[DESCRIPTION OF THE TASK]
Extract every line below word for word, leaving the pictures out of your answer.

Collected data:

:::::

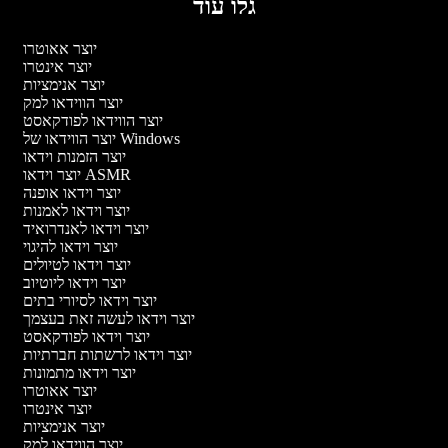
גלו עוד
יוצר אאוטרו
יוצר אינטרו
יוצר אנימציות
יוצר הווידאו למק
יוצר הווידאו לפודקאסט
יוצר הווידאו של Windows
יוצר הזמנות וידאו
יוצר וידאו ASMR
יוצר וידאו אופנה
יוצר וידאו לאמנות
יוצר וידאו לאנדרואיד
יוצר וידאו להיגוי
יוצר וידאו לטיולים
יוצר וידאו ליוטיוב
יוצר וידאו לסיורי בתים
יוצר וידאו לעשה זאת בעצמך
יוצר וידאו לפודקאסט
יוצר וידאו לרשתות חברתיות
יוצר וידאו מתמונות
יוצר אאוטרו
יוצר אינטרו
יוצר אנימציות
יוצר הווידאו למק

:::::

[EXERCISE SOLUTION]
גלו עוד
יוצר אאוטרו
יוצר אינטרו
יוצר אנימציות
יוצר הווידאו למק
יוצר הווידאו לפודקאסט
יוצר הווידאו של Windows
יוצר הזמנות וידאו
יוצר וידאו ASMR
יוצר וידאו אופנה
יוצר וידאו לאמנות
יוצר וידאו לאנדרואיד
יוצר וידאו להיגוי
יוצר וידאו לטיולים
יוצר וידאו ליוטיוב
יוצר וידאו לסיורי בתים
יוצר וידאו לעשה זאת בעצמך
יוצר וידאו לפודקאסט
יוצר וידאו לרשתות חברתיות
יוצר וידאו מתמונות
יוצר אאוטרו
יוצר אינטרו
יוצר אנימציות
יוצר הווידאו למק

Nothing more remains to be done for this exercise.